-- START OF TEXT SECTION --

JACK: The detectives weren’t saying much, except that they wanted Arya to come with them to go see the judge. At some point that morning, he’s able to make a call to his friends to see if they knew anything.
ARYA: When I talked to my friends on the phone, they said a huge drug bust went down in our county. I’m thinking oh gosh, they finally got all of us. Like, we’re hit; they found out about the drug – the Xanax ring.
JACK: The detectives take him to go see the judge or magistrate.
ARYA: The detectives give the magistrate ten new felony charges.
JACK: The house of cards was crumbling. The detectives were onto him. After seven months of just having one charge of possession of Xanax, he now had ten new felony charges.
ARYA: Now I have six counts of conspiracy to distribute drugs. I got two counts of money laundering and two counts of manufacturing fake IDs. I’m now preparing myself mentally that I’m gonna be in prison for a long time.
JACK: Arya took a closer look at these charges and realized how big of a situation this became, because he wasn’t the only person being charged with the distribution of Xanax. There were twenty-seven other people being charged, too, and Arya recognized all of them.
ARYA: Remember, during all that time I was ordering thousands of Xanax during all this, so I didn’t realize that – how big – what I was doing. Like, 1,000 Xanax, that itself was a lot, but then you add up how many times I made a 1,000-Xanax order, and it was over twenty times, dude. So, every time – it’s not like people were going un-arrested throughout all this. People were getting arrested for possession of Xanax, distribution. There was a Xanax problem in my county and I didn’t realize that I was the one that started that. I had no idea. I didn’t realize – I just did not think about how far down the line my actions were affecting other people and other families.

-- END OF TEXT SECTION --
-- START OF EXTRACTED ENTRIES --

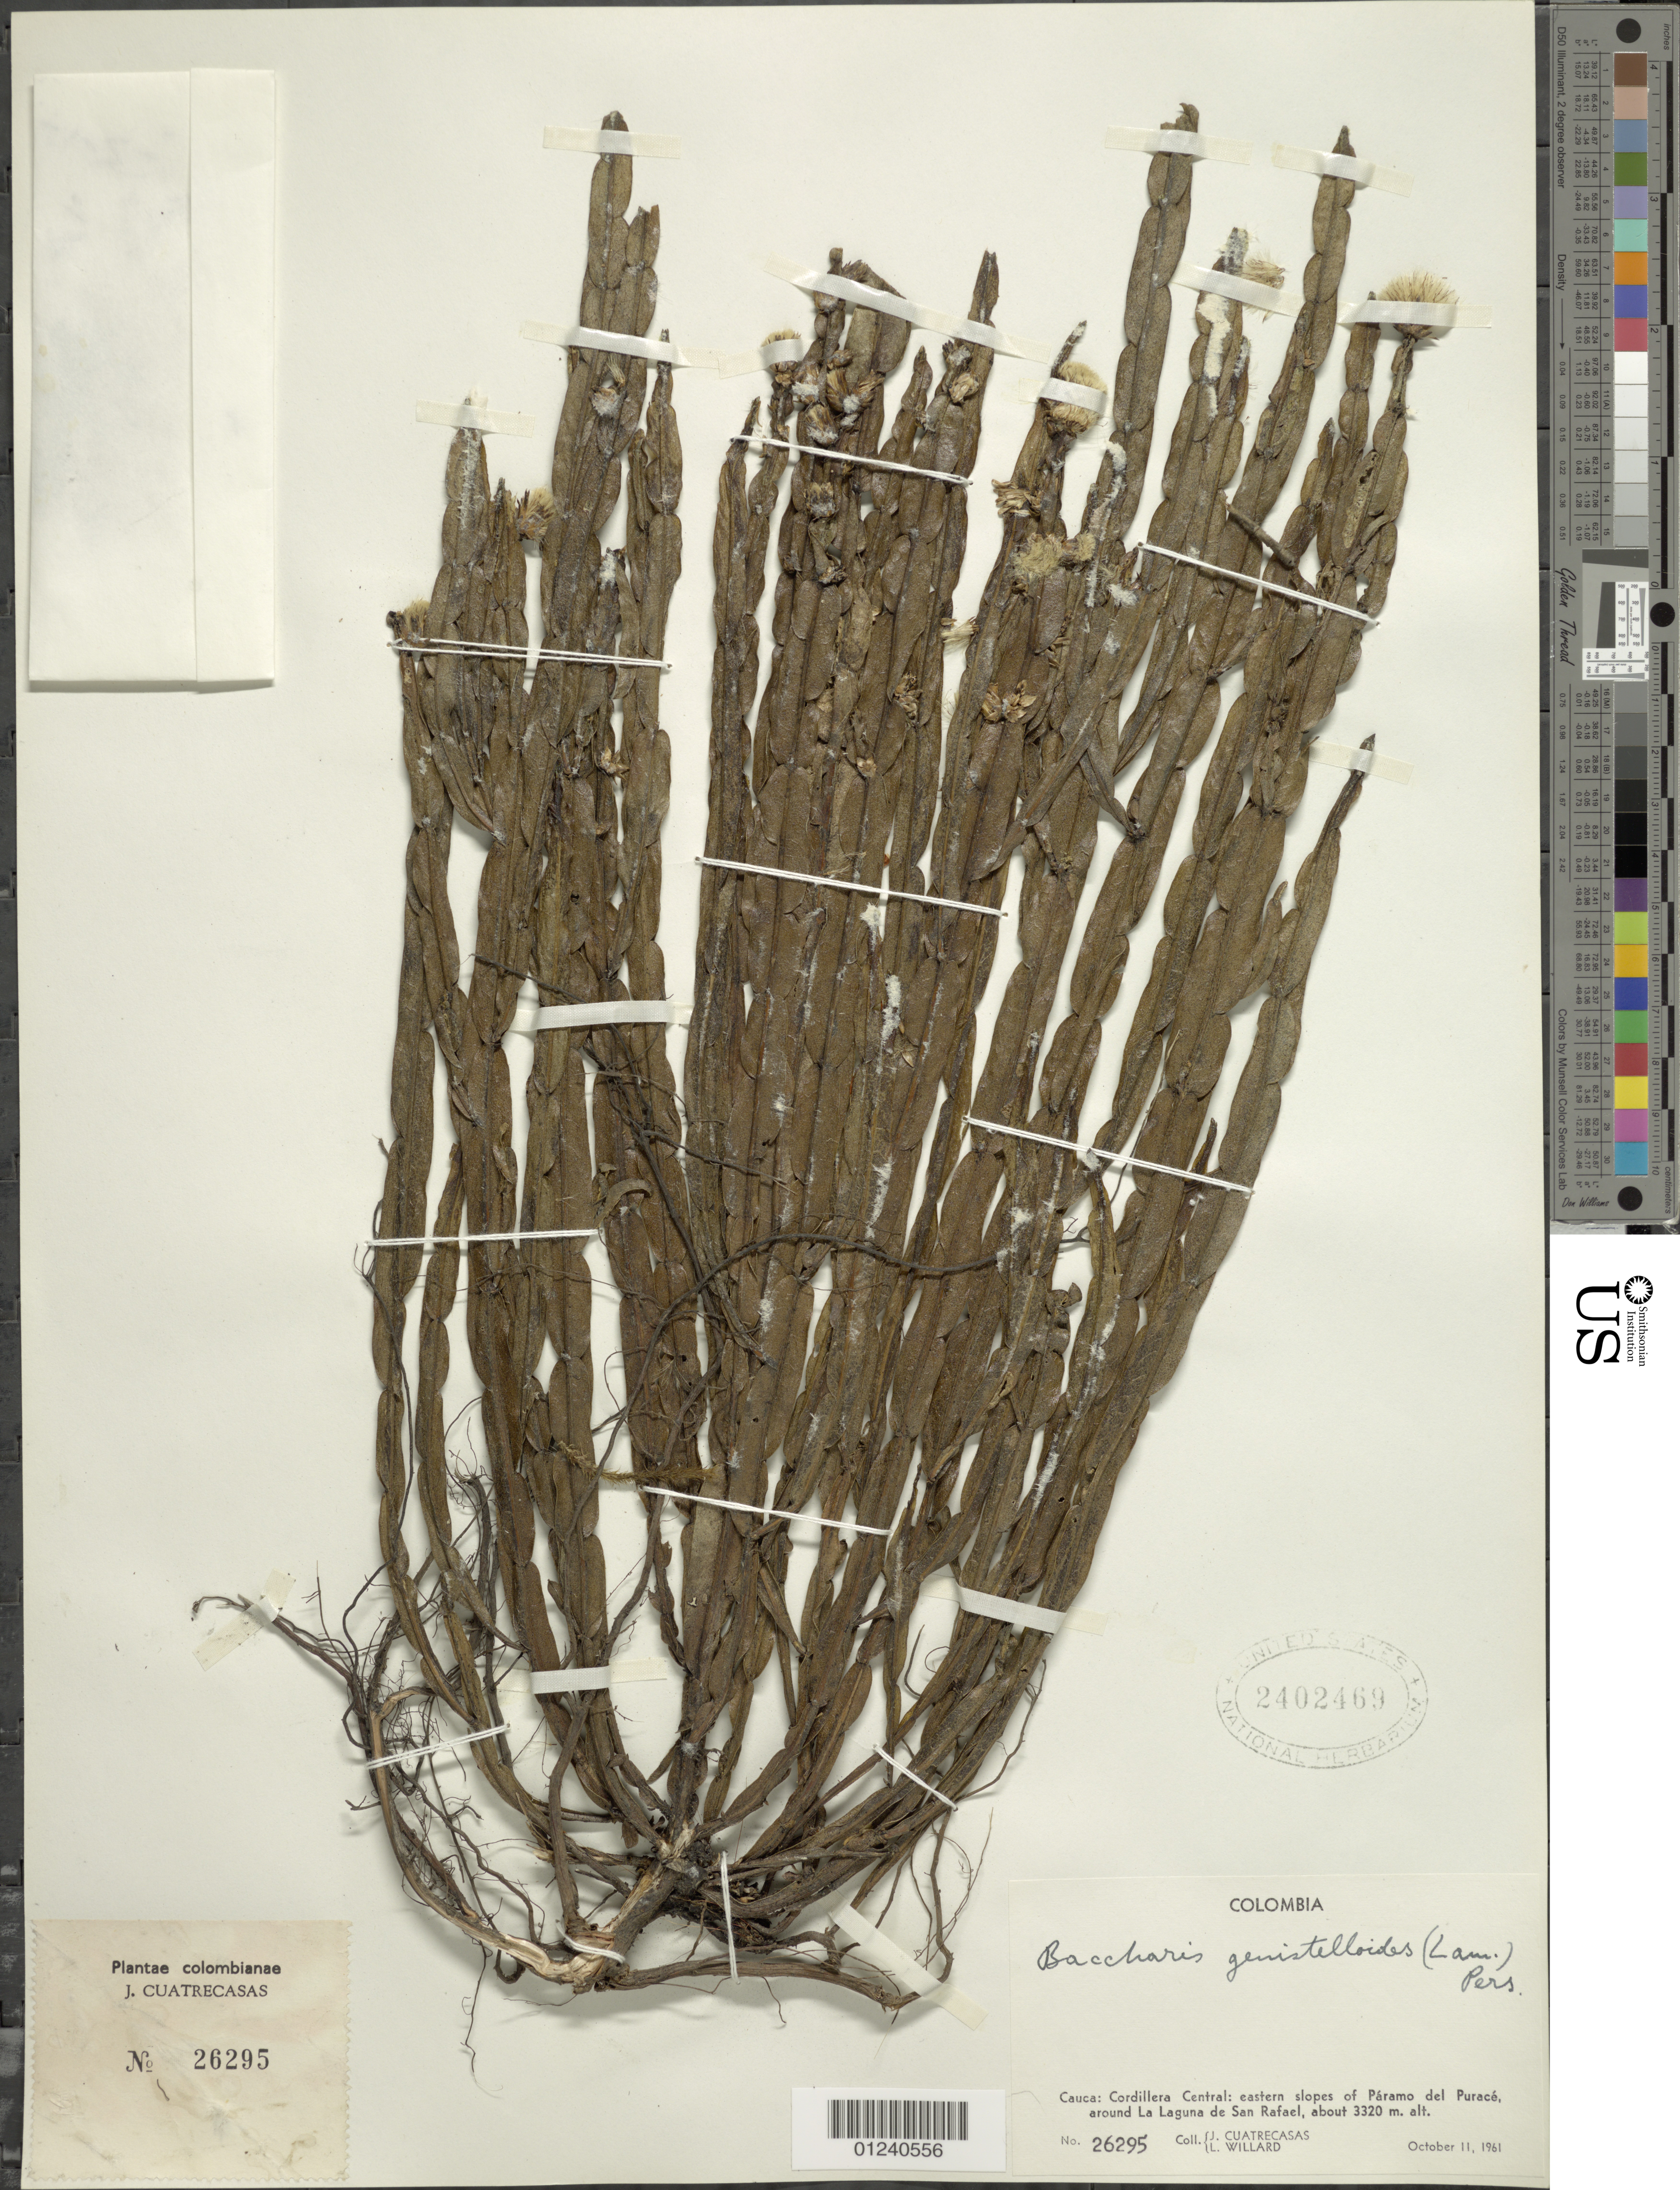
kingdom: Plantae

-- END OF EXTRACTED ENTRIES --
-- START OF EXTRACTED ENTRIES --

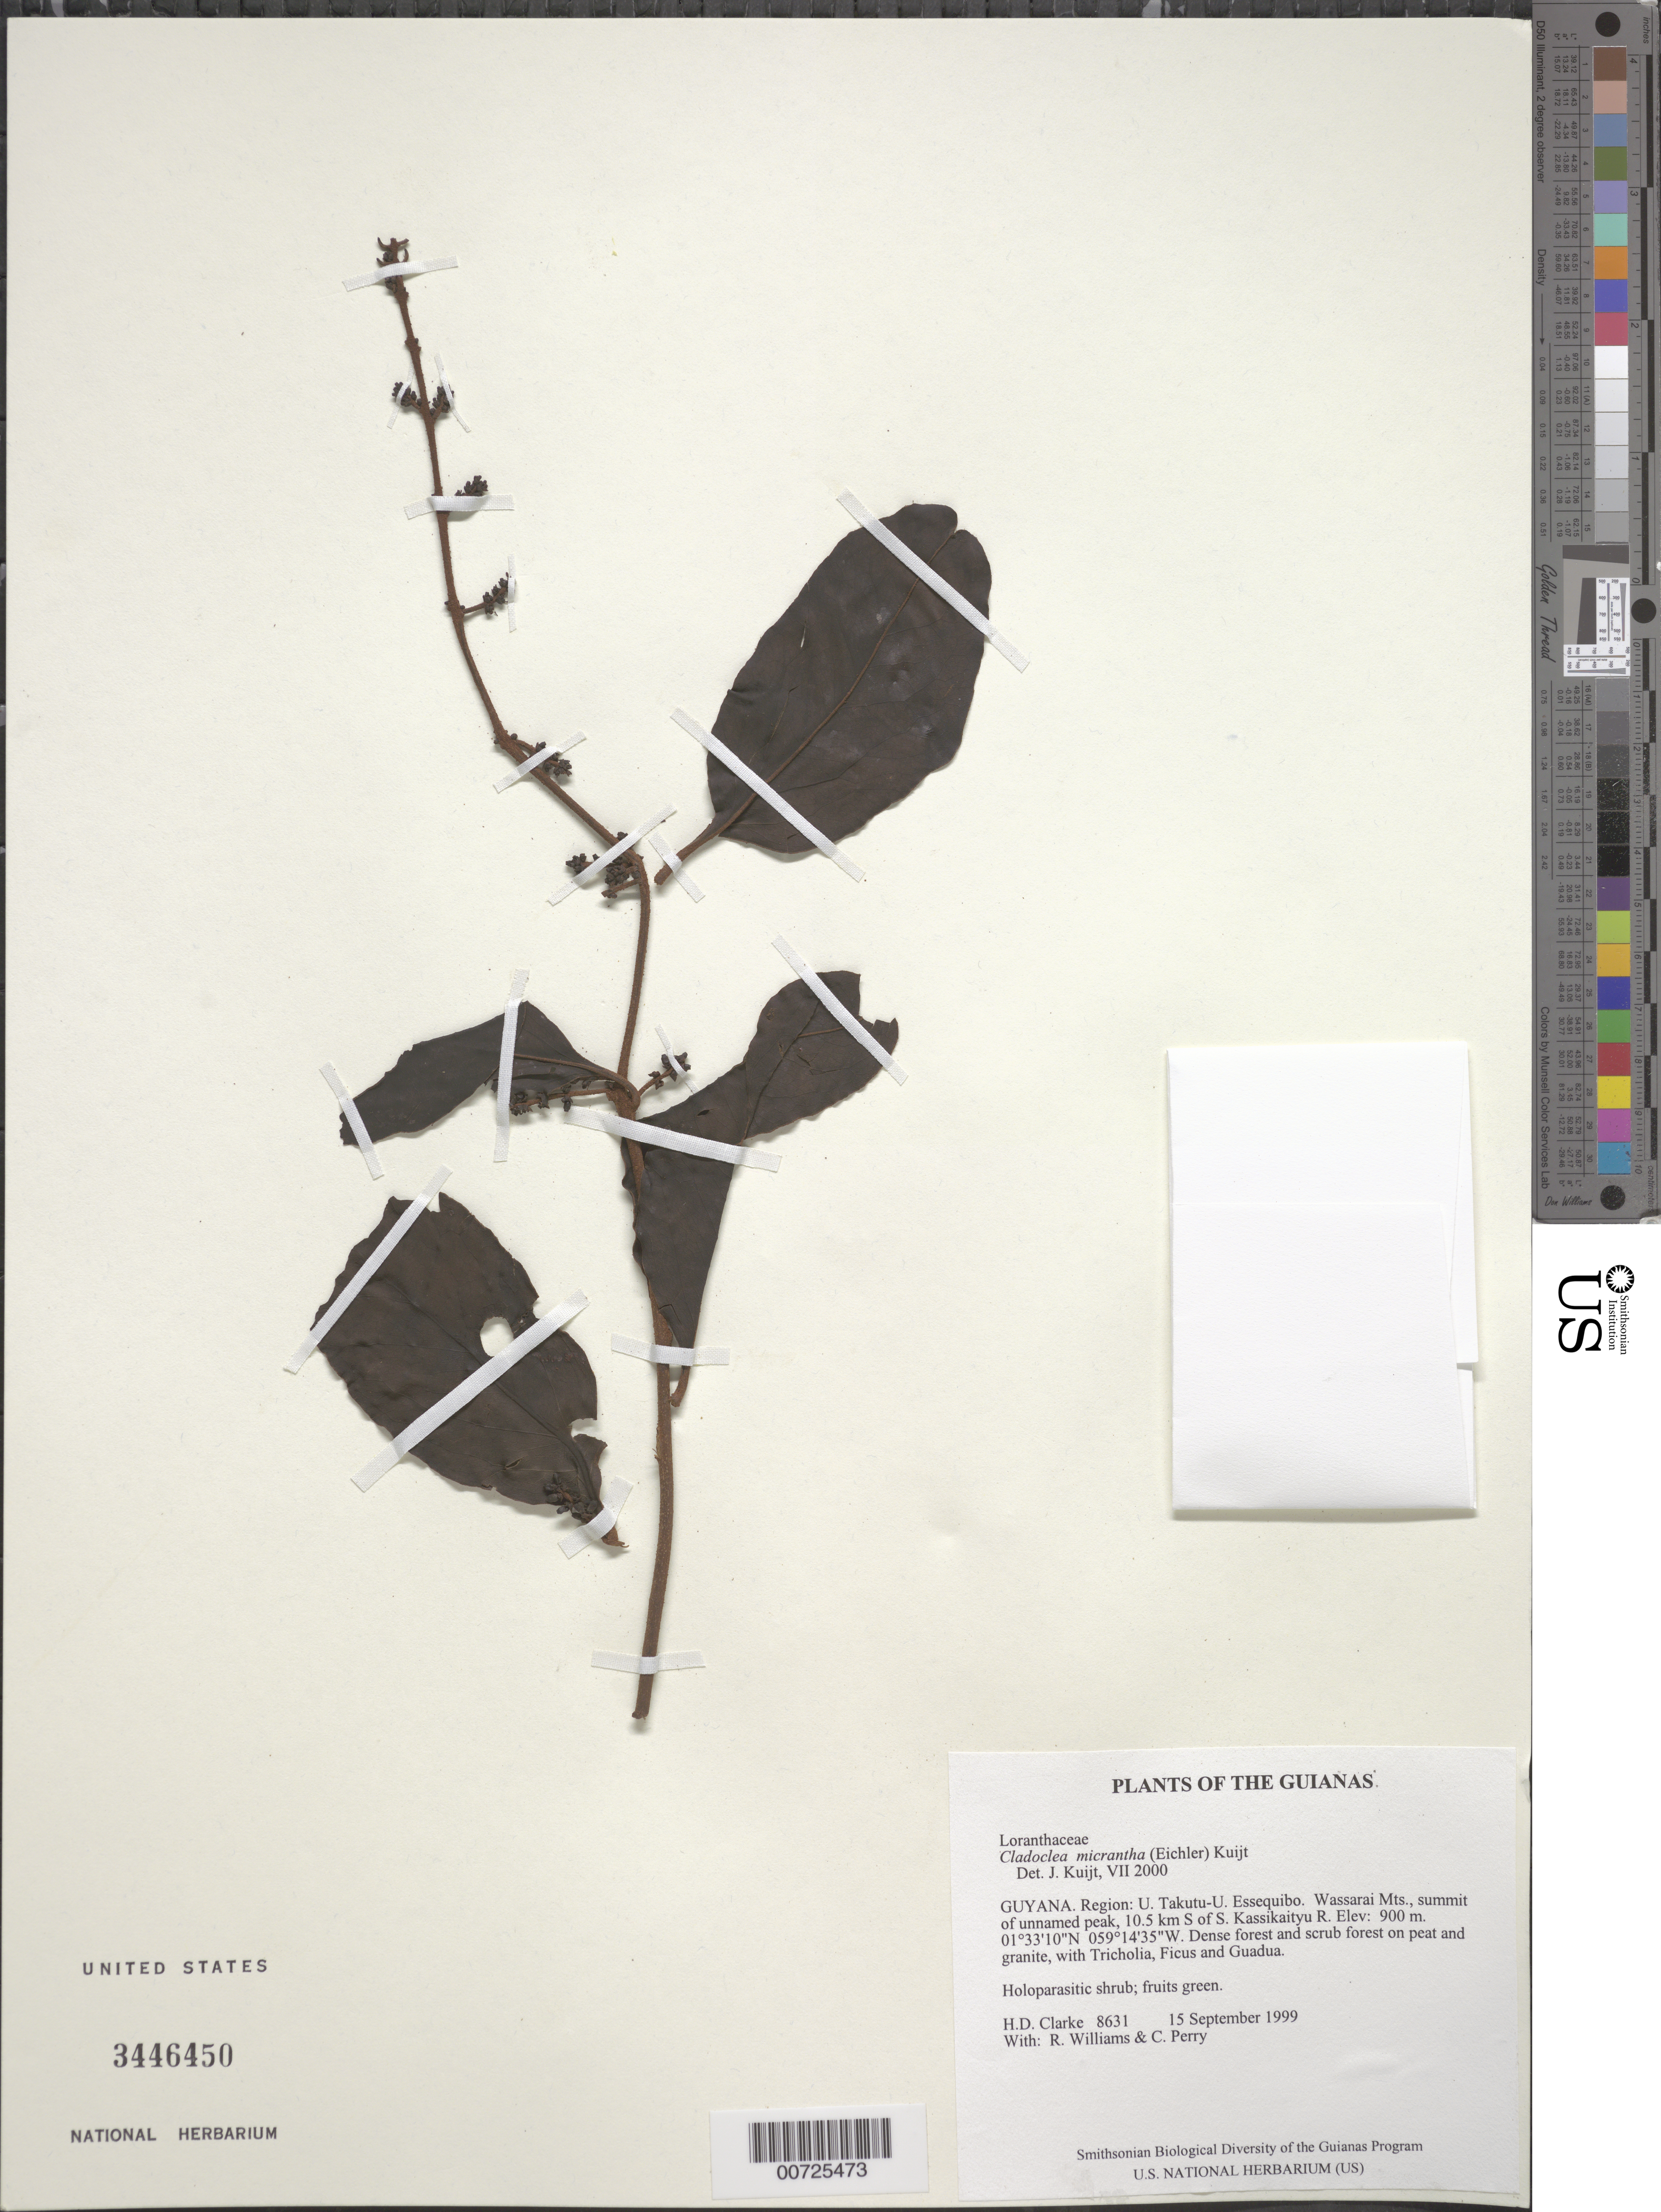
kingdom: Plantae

-- END OF EXTRACTED ENTRIES --

INSTRUCTIONS TO FOLLOW »
Quote the transcript about the ten felony charges in full, word for word.

CORRECT OUTPUT »
JACK: The detectives weren’t saying much, except that they wanted Arya to come with them to go see the judge. At some point that morning, he’s able to make a call to his friends to see if they knew anything.
ARYA: When I talked to my friends on the phone, they said a huge drug bust went down in our county. I’m thinking oh gosh, they finally got all of us. Like, we’re hit; they found out about the drug – the Xanax ring.
JACK: The detectives take him to go see the judge or magistrate.
ARYA: The detectives give the magistrate ten new felony charges.
JACK: The house of cards was crumbling. The detectives were onto him. After seven months of just having one charge of possession of Xanax, he now had ten new felony charges.
ARYA: Now I have six counts of conspiracy to distribute drugs. I got two counts of money laundering and two counts of manufacturing fake IDs. I’m now preparing myself mentally that I’m gonna be in prison for a long time.
JACK: Arya took a closer look at these charges and realized how big of a situation this became, because he wasn’t the only person being charged with the distribution of Xanax. There were twenty-seven other people being charged, too, and Arya recognized all of them.
ARYA: Remember, during all that time I was ordering thousands of Xanax during all this, so I didn’t realize that – how big – what I was doing. Like, 1,000 Xanax, that itself was a lot, but then you add up how many times I made a 1,000-Xanax order, and it was over twenty times, dude. So, every time – it’s not like people were going un-arrested throughout all this. People were getting arrested for possession of Xanax, distribution. There was a Xanax problem in my county and I didn’t realize that I was the one that started that. I had no idea. I didn’t realize – I just did not think about how far down the line my actions were affecting other people and other families.